Work out your real-world financial position

Your real-world financial position means exactly that. You need accurate figures about your current financial state and your prospects for the foreseeable future (insofar as the future is foreseeable right now).  If you can’t get hard figures then you need to make your estimates as accurate as they can possibly be.  In addition to looking at your income, get a realistic valuation of any assets you own.

Your subsequent decisions are going to be taken based on these figures so take as long as it takes to do a thorough job.  If necessary, get help from a counsellor.  There are charities which offer debt advice for free and which may be able to help you put these figures together.

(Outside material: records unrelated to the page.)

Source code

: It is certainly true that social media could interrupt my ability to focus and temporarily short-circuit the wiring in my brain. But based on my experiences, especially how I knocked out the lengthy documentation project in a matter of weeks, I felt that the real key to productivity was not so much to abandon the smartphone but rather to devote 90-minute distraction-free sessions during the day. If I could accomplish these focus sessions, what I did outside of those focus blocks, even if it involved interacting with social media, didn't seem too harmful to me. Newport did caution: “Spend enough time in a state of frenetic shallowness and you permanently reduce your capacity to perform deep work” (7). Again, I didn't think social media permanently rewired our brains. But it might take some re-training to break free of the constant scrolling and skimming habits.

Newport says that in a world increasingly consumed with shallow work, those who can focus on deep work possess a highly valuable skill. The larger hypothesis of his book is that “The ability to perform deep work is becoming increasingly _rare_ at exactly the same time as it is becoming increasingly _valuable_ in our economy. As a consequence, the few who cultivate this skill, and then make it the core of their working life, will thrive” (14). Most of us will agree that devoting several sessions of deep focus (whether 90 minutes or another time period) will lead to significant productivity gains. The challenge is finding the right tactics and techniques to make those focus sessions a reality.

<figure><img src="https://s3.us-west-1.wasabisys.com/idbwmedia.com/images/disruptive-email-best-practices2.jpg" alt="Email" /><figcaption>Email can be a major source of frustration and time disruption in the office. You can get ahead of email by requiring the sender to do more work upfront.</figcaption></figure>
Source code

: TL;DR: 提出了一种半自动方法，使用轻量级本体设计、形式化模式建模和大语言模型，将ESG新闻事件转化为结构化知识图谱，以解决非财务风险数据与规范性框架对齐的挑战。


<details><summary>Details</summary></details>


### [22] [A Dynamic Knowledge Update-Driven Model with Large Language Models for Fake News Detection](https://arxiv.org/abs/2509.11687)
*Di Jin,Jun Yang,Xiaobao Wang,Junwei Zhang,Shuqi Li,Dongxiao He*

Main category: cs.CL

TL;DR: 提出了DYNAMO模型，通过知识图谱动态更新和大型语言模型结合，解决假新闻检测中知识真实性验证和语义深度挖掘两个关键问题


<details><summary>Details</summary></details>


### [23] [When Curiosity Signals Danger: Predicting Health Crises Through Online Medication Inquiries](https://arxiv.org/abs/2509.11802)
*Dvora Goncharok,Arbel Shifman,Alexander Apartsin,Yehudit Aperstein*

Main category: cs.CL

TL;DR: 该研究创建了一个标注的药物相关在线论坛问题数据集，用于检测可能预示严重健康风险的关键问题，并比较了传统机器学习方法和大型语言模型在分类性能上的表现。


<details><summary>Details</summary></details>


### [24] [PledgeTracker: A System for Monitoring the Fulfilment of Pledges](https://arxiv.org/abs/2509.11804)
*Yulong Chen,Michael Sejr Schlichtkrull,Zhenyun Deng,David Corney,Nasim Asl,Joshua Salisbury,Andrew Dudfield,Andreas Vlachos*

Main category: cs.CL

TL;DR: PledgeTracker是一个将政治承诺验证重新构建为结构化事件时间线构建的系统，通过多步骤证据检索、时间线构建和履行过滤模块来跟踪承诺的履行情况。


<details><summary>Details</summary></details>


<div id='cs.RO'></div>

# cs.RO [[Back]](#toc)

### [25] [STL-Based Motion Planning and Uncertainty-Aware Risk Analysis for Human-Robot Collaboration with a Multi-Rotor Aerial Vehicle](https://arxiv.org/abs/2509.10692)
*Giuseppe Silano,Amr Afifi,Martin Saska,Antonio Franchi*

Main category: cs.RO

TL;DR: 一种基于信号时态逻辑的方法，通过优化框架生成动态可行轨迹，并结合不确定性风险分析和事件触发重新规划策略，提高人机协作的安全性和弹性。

Work out whether or not you have enough income to pay anything towards your debts

The key point to keep in mind is that your creditors will want anything and everything they can reasonably get from you.  They cannot, however, take what you don’t have and they cannot take so much of what you do have that it leaves you destitute.  This is why it’s so important to have both accurate figures and a realistic view of what the future will hold.  Being overly pessimistic or overly optimistic about your prospects can do a lot of damage to your finances and your future, albeit in different ways.

Work out whether there is any way you can increase your income

This might seem impossible, or at least a very big ask, but it never hurts to look.  At the end of the day, the worst that can happen is that you draw a blank and wind up where you were before.  The best that can happen is that you figure out a path forward to make progress out of your debt situation.

If you own a property, then you should look particularly closely at opportunities to monetise it.  The most obvious option is to try to let out a portion of it under the government’s “rent a room” scheme.  If you don’t have a spare room then see if you could put children into one room or convert the living room into a bedroom.  It doesn’t have to be forever, it does, however, have to generate enough income to make a meaningful difference to you and your creditors and to justify any inconvenience.

Decide how to go forward

If you own your own home, then think very carefully about whether or not you can really afford to pay your mortgage for the foreseeable future.  If you cannot be confident about this, then you should at least give serious thought to selling on your own terms rather than risking foreclosure.

On similar logic, if you work out that you cannot afford to make even the minimum repayments on your debts and maintain a decent, basic standard of living and you cannot see any realistic prospect of this changing soon, then you may want to chart your own path into insolvency rather than waiting for it to be forced on you.

If you’re in between, then you need to work out a path forward with your creditors.  It may help to do this with a debt counsellor to strike the right balance between making a fair offer and ensuring you have enough for a decent, basic standard of living.